The importance of Ms. David's achievement, which required a full year's research in Italy, can only be appreciated when you realize that she was working in a climate of opinion in England which saw Italian cuisine as very dull, being nothing more than variations on pasta and veal. As we are well aware today, Ms. David found an enormous wealth of regional diversity in ingredients, methods, and even language, as the same pasta shape can be called three or four different names in different parts of the country.
Since this is a critical and analytical look at Italian cooking, it is done by type of dish rather than by region. And, the book is not intended to be a `complete' survey of Italian dishes. There are a few well known dishes such as `pasta puttanesca' or `timbales' which are not here, and some, such as `spaghetti alla carbonara' which are found under a slightly different name, `Maccheroni alla carbonara' (which is actually more appropriate, as many types of pasta shapes are done with this eggy preparation).
One of the many things that stand out in this book is how well Ms. David's personality and point of view come out on practically every page. In a recent competition for `The next Food Network Star', the judges stated over and over that the contestants must project who they were while presenting the culinary material. Like her great contemporaries, M.F.K. Fisher and Julia Child, this is certainly one thing which Elizabeth David does to great effect. I was especially pleased when she spoke of her connection to the much older travel writer, Norman Douglas. While Ms. David's biography did not clearly reveal the source of Elizabeth's love of food and food writing, the statements in Ms. David's own `Italian Food' make it clear that the elder Norman Douglas was her primary mentor in establishing her professional interest in food and writing about it at a very high standard.
Ms. David's high standards are evident when you compare her writing with that of Tony May in his recent handbook, `Italian Cuisine' where I found several mistakes in identifying ingredients. While the culinary content was sound, Mr. May, and his publisher's copy editors, had relatively low standards for factual accuracy.
A quick look at the back of `Italian Cooking' confirms the fact that this is more a work of scholarship than of a simple book on cookery. There are appendices of bibliographies on both cooking and tourism and notes on wine. One may need to be a little careful with any references, especially on wine and travel, as much in this area has changed in the last 50 years.

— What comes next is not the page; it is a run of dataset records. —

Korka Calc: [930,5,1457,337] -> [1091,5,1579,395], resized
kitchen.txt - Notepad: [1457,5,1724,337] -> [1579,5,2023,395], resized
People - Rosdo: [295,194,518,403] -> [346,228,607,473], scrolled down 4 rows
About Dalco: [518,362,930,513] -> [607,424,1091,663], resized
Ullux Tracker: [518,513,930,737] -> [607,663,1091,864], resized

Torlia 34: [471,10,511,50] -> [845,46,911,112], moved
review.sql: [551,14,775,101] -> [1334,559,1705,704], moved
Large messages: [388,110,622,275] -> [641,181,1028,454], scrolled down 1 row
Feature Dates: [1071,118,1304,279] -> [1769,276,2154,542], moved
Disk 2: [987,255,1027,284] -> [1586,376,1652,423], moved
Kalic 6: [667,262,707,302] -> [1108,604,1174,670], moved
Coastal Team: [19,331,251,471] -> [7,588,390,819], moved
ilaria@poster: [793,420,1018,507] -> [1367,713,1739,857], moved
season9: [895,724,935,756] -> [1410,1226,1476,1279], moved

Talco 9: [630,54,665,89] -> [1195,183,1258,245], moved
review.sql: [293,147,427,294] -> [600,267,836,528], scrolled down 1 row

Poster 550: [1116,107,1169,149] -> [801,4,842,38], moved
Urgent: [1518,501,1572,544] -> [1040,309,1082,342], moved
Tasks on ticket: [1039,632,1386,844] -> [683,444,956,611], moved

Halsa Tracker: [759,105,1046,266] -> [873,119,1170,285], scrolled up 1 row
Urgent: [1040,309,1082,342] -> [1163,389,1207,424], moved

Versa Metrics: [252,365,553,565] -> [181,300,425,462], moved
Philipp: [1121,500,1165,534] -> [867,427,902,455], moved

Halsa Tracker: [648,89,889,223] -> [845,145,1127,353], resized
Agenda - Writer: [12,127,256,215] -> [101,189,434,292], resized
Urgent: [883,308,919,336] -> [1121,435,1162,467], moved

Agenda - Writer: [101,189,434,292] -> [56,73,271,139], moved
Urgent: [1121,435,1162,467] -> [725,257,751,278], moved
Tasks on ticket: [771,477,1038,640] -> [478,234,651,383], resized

Short of stumbling across an autographed copy of the hardcover edition with the original illustrations, you will want to refer to the revised edition, first published by
Penguin Books
in 1963, as this edition incorporates most of the footnotes into the main text, as the footnoted material was largely segregated due to the 1954 rationing of food in England.
While Ms. David had several major culinary writing disciples, especially Jane Grigson and Claudia Roden, I believe the only place you will find writing at her level of scholarly criticism is from the leading modern columnists such as John Thorne, Jeffrey Steingarten, and James Villas.
You may not want to cook from this book on a daily basis, but as I have, I believe you can use this as your primary source of Italian recipes, and be all the wiser for choosing this volume.